The X-11 decomposed plot shows a much more prominent seasonality than the original plots. There is more variability in the middle of the “irregular” plot, and there is another spike just after 2010. The turnover shows a seasonal, yet consistent increase.

Question 3.9

Figures 3.19 and 3.20 show the result of decomposing the number of persons in the civilian labour force in Australia each month from February 1978 to August 1995.

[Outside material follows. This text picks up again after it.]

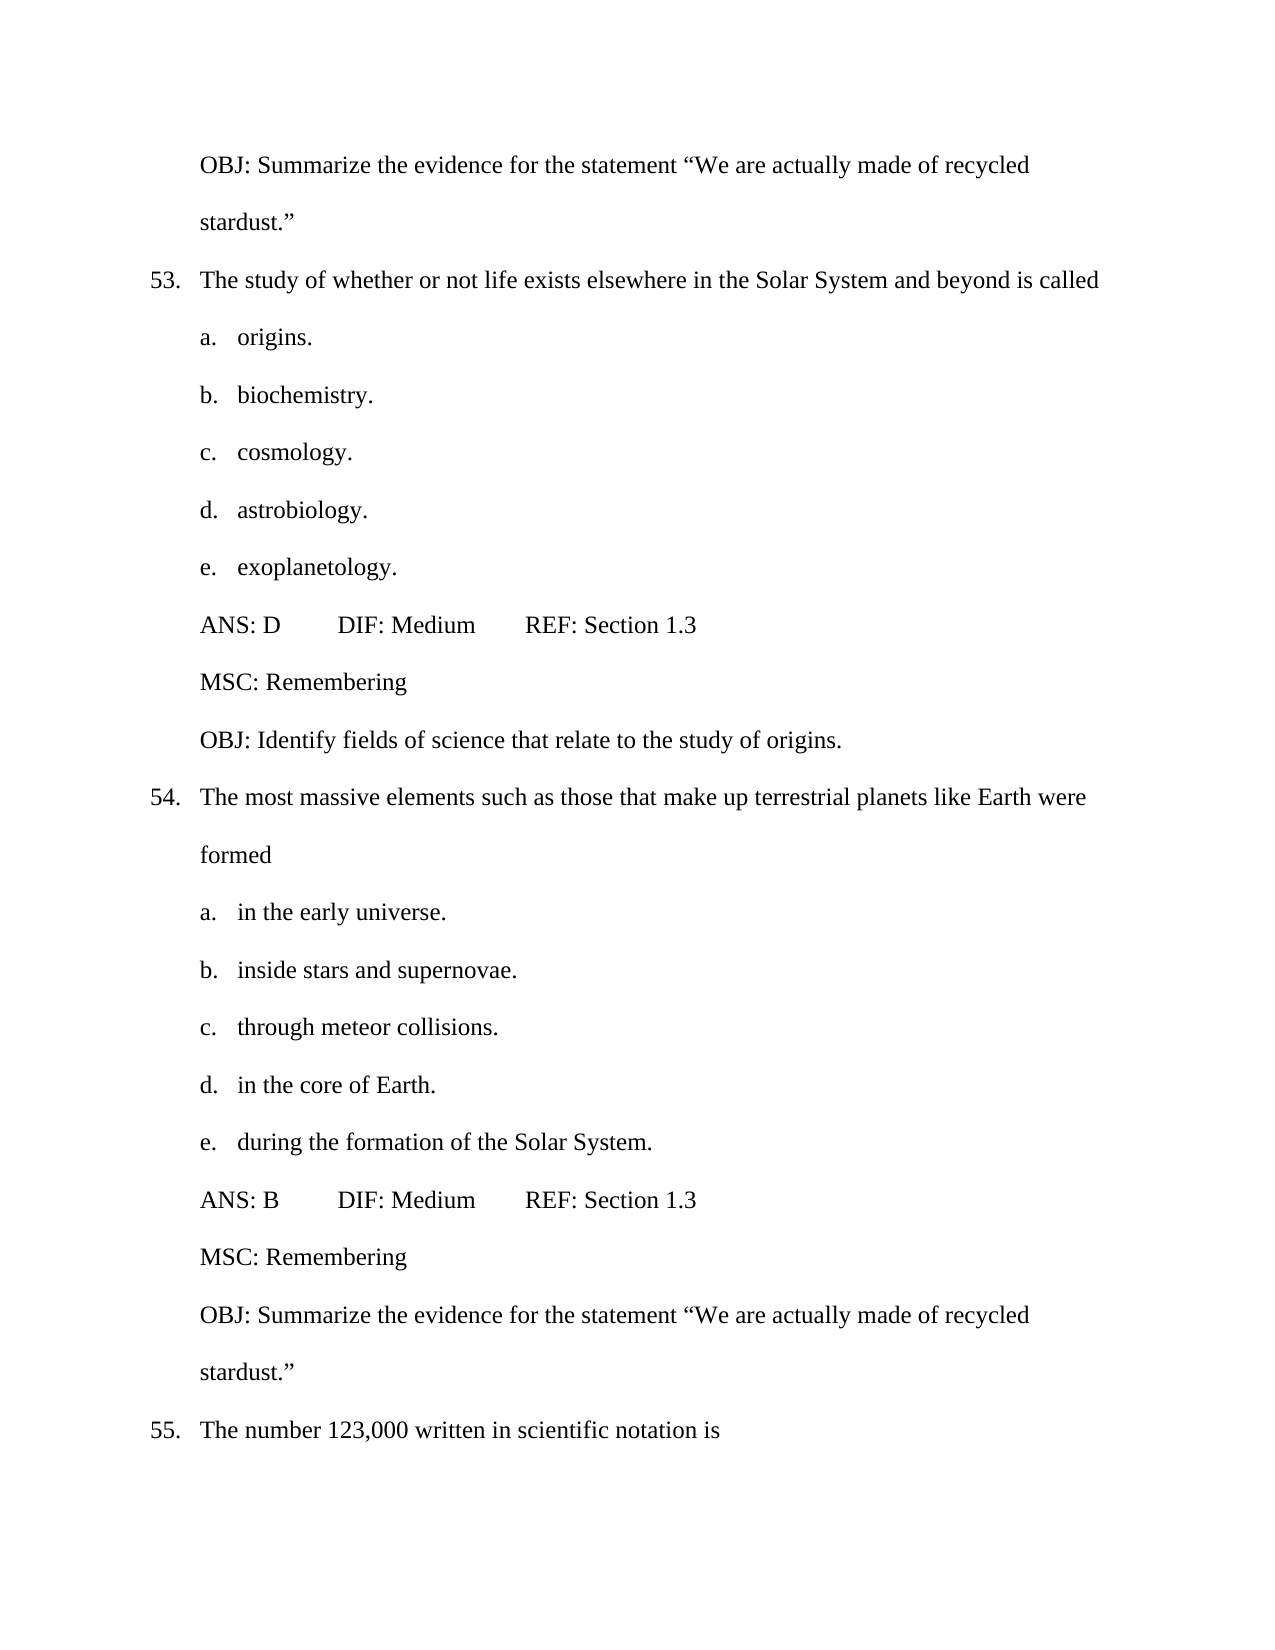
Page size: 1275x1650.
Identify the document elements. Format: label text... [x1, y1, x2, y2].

Write about 3–5 sentences describing the results of the decomposition. Pay particular attention to the scales of the graphs in making your interpretation. Is the recession of 1991/1992 visible in the estimated components?

Response

The decomposition reveals that there is an immense increase and subsequent decrease in the labor force in December and January, respectively. This is consistent throughout all of the years in the plot. It is also revealed that there is a large decline in the labor force in August. The labor force drops from July to August, and it rebounds consistently in September. The monthly decomposition is especially useful for visualizing the data because it highlights the labor force population in each month for each year, which is valuable for being able to identify patterns in each month.

The recession of 1991/1992 is perhaps evidenced in the uncharacteristic decline in the labor force in the March plot specifically. A steep increase was followed by a steep decline in the labor force. The remainder plot in the STL decomposition makes the recession painfully obvious to see. The recession is not obvious in the value, trend, or season_year plots.